A further point must be noted with regard to data, and that is user concerns about privacy and their rights to their own data. In many of the early web applications, copyright is only loosely enforced. For example, Amazon lays claim to any reviews submitted to the site, but in the absence of enforcement, people may repost the same review elsewhere. However, as companies begin to realize that control over data may be their chief source of competitive advantage, we may see heightened attempts at control.

Much as the rise of proprietary software led to the Free Software movement, expect the rise of proprietary databases to result in a Free Data movement within the next decade. One can see early signs of this countervailing trend in open data projects such as Wikipedia, the Creative Commons, and in software projects like Greasemonkey, which allow users to take control of how data is displayed on their computer.
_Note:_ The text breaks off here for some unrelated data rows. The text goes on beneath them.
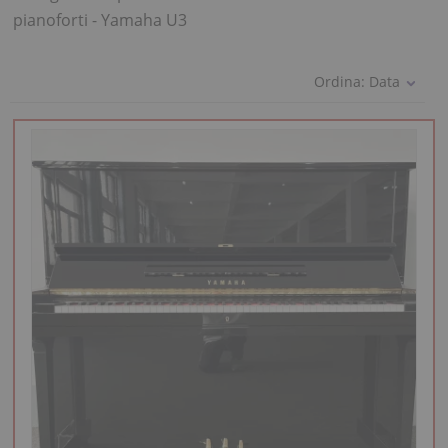
pianoforti - Yamaha U3
Ordina:
Data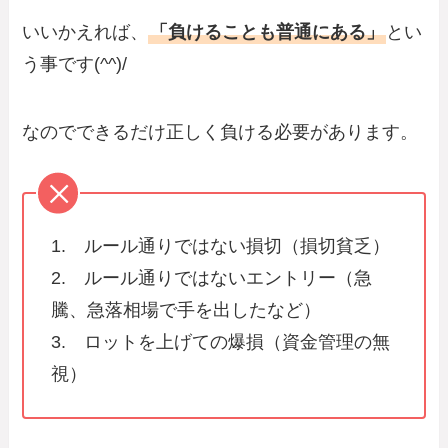
いいかえれば、
「負けることも普通にある」
とい
う事です(^^)/
なのでできるだけ正しく負ける必要があります。
1. ルール通りではない損切（損切貧乏）
2. ルール通りではないエントリー（急
騰、急落相場で手を出したなど）
3. ロットを上げての爆損（資金管理の無
視）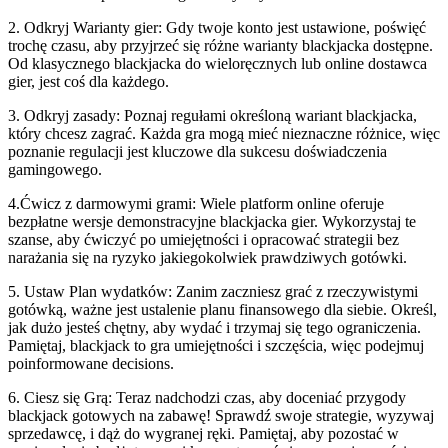
2. Odkryj Warianty gier: Gdy twoje konto jest ustawione, poświęć
trochę czasu, aby przyjrzeć się różne warianty blackjacka dostępne.
Od klasycznego blackjacka do wieloręcznych lub online dostawca
gier, jest coś dla każdego.
3. Odkryj zasady: Poznaj regułami określoną wariant blackjacka,
który chcesz zagrać. Każda gra mogą mieć nieznaczne różnice, więc
poznanie regulacji jest kluczowe dla sukcesu doświadczenia
gamingowego.
4.Ćwicz z darmowymi grami: Wiele platform online oferuje
bezpłatne wersje demonstracyjne blackjacka gier. Wykorzystaj te
szanse, aby ćwiczyć po umiejętności i opracować strategii bez
narażania się na ryzyko jakiegokolwiek prawdziwych gotówki.
5. Ustaw Plan wydatków: Zanim zaczniesz grać z rzeczywistymi
gotówką, ważne jest ustalenie planu finansowego dla siebie. Określ,
jak dużo jesteś chętny, aby wydać i trzymaj się tego ograniczenia.
Pamiętaj, blackjack to gra umiejętności i szczęścia, więc podejmuj
poinformowane decisions.
6. Ciesz się Grą: Teraz nadchodzi czas, aby doceniać przygody
blackjack gotowych na zabawę! Sprawdź swoje strategie, wyzywaj
sprzedawcę, i dąż do wygranej ręki. Pamiętaj, aby pozostać w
End of the Software Release Cycle

One of the defining characteristics of internet era software is that it is delivered as a service, not as a product. 
Which leads to a couple of fundamental changes in the business models of such a service-ware company:

1.  Operations must become a core competency. Google's and Yahoo!'s expertise in product development must be matched by an expertise in daily operations. So fundamental is the shift from software as a stand alone artifact - to the software being a service - that the software will cease to perform unless it is maintained on a daily basis!  Just as Google must continuously crawl the web and update its indices, continuously filter out link spam and other attempts to influence its results, continuously and dynamically respond to hundreds of millions of asynchronous user queries, simultaneously matching them with context-appropriate advertisements.
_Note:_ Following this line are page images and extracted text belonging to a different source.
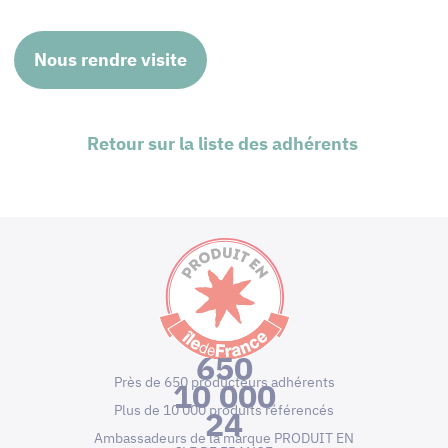
Nous rendre visite
Retour sur la liste des adhérents
650
Près de 650 producteurs adhérents
10 000
Plus de 10 000 produits référencés
24
Ambassadeurs de la marque PRODUIT EN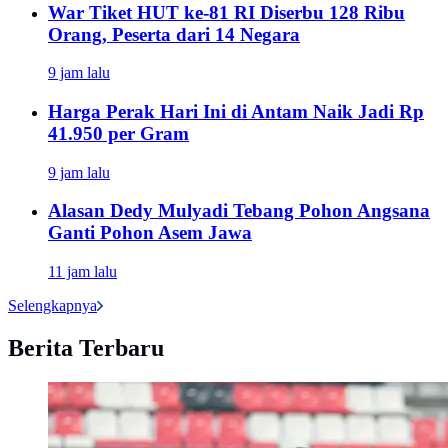
War Tiket HUT ke-81 RI Diserbu 128 Ribu
Orang, Peserta dari 14 Negara
9 jam lalu
Harga Perak Hari Ini di Antam Naik Jadi Rp
41.950 per Gram
9 jam lalu
Alasan Dedy Mulyadi Tebang Pohon Angsana
Ganti Pohon Asem Jawa
11 jam lalu
Selengkapnya
Berita Terbaru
It's no accident that Google's system administration, networking, and load balancing techniques are perhaps even more closely guarded secrets than their search algorithms. Google's success at automating these processes is a key part of their cost advantage over competitors.

It's also no accident that scripting languages such as Perl, Python, PHP, and Ruby, play such a large role in web winning companies. Perl was famously described by Hassan Schroeder, Sun's first webmaster, as "the duct tape of the internet." Dynamic languages (often called scripting languages and looked down on by the software engineers of the era of software artifacts) are the tool of choice for system and network administrators, as well as application developers building dynamic systems that require constant change.

2.  Users must be treated as co-developers, in a reflection of open source development practices (even if the software in question is unlikely to be released under an open source license.) The open source dictum, "release early and release often" in fact has morphed into an even more radical position, "the perpetual beta," in which the product is developed in the open, with new features slipstreamed in on a monthly, weekly, or even daily basis.

Real time monitoring of user behavior to see which new features are used, and how they are used, becomes another required core competency  deploying new builds every day. This is clearly a radically different development model! While not all web applications are developed in this extreme a style, almost all web applications have a development cycle that is radically unlike anything from the PC client-server era. 

   . . . and this is the reason why Microsoft won't be able to beat Google: 

  Microsoft's business model depends on everyone upgrading their computing environment every couple of years.

   Google's depends on everyone exploring what's new in their computing environment every hour of every day!

While Microsoft has demonstrated their enormous ability to ultimately beat the competition, there's no question this time, the competition will ultimately require Microsoft (and by extension, every other software company) to become a more collective part of a more intelligent community.

 Web winning companies will always enjoy a natural advantage, - of not having the old baggage of corresponding business models to shed.